I have met with a third case of a similar kind mentioned by Leydig in his memoir, rich in interesting details, “on the tailed Amphibians of the Wurtemburg fauna.”[253] Schreibers, the former director of the Vienna Museum, also found “larvæ” of Tritons with well-developed gills, but of the size of the “adult male individuals,” and, as shown by anatomical investigation, with well “developed sexual organs,” the ovaria especially being distended with eggs.

It is thus established that species which long ago reached the salamander stage in phyletic development, may occasionally degenerate to the perennibranchiate stage. This fact obviously makes my conception of the Axolotl as a reversion form appear much less paradoxical—indeed, the cases of reversion in Triton are precisely analagous to the process which I suppose to have taken place in the Axolotl. We have only to substitute Amblystomas for Tritons, to imagine the pool in which De Filippi found his “sexually mature Triton larvæ” enlarged to the size of the Lake of Mexico, and to conceive the unknown, and perhaps here transitory, causes of the reversion to be permanent, and we have all that is necessary, so far as we at present know, for the restoration of the Axolotl; we obtain a perennibranchiate population of the lake.
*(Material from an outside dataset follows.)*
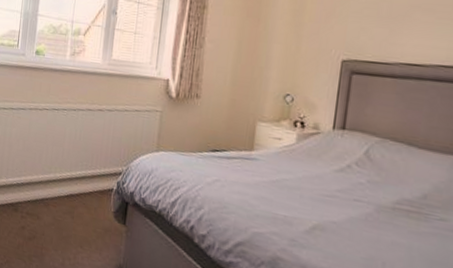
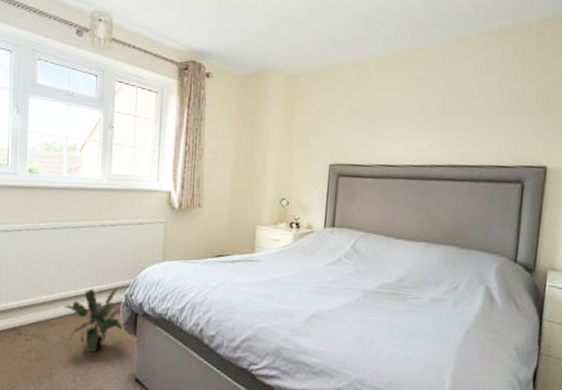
potted plant: none [58,172,113,239] -> present [64,288,122,354]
It has not yet been determined whether the perennibranchiate form of the Triton actually prevailed permanently in De Filippi’s pool, since, so far as I know, this has not since been examined.
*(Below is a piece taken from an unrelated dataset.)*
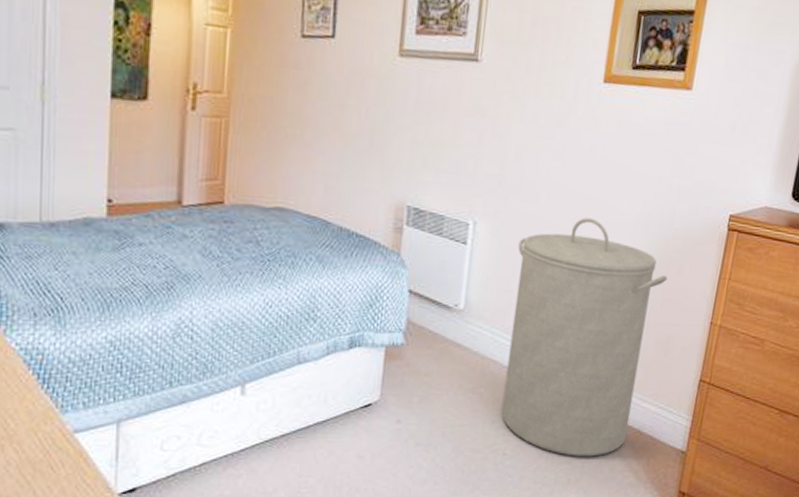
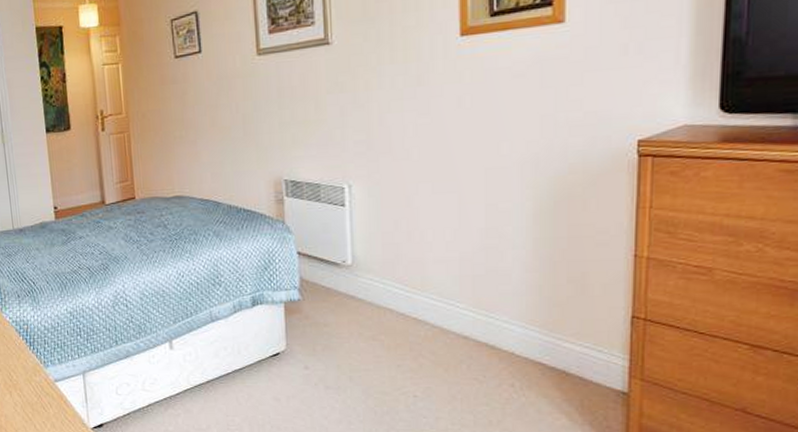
laundry hamper: present [501,217,668,457] -> none [396,165,571,398]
Let us, however, assume for an instant that this is really the case, and that there exists at that spot a colony of sexually reproductive perennibranchiate Tritons: should we wonder if a true Triton occasionally appeared among their progeny, or if we were able to induce the majority of the individuals of this brood to become metamorphosed into Tritons by keeping them in shallow water? According to my view this is precisely the case of the Mexican Axolotl.

I need not, however, restrict myself to this in order to support my hypothesis, but must also directly combat the view hitherto received, since the latter is in contradiction with facts.

Did there really exist in the Axolotl a tendency to sudden phyletic advancement, then one fact would remain quite incomprehensible, viz. the sterility of the Amblystomas.

Out of about thirty Amblystomas obtained by Duméril down to the year 1870, there was not one in a state of sexual maturity; neither copulation nor deposition of eggs took place, and the anatomical investigation of single specimens showed that the eggs were immature, and that the spermatozoa, although present, were without the undulating membrane characteristic of the salamanders, but were not devoid of all power of movement, only, as established by Quatrefages, were “incompletely motile.”[254]

So also the five Amblystomas about which I have been writing, show up to the present time no appearance of reproduction.

The objection raised by Sacc,[255] that the sterility of the Amblystomas bred from Axolotls is attributable to “bad nourishment,” is obviously of but little avail. How is it that the Axolotls, which are fed in a precisely similar manner, propagate so readily? Moreover, I am able to expressly assert that my Amblystomas were very well fed. It is true that they have as yet scarcely reached the age of two years, but the Axolotl propagates freely in the second year, and some of Duméril’s Amblystomas were five years old in 1870.

This fact of the sterility is strongly opposed to the idea that these Amblystomas are the regular precursors of the phyletically advancing genus Siredon.[256] I will by no means assert that my theory of reversion actually explains the sterility, but it is at least not directly opposed to it. Mere reversion forms may die off without propagating themselves; but a new form called forth by the action of a phyletic vital force should not be sterile, because this is the precise “aim” which the vital force had in view. The conception of a vital force comprises that of teleology.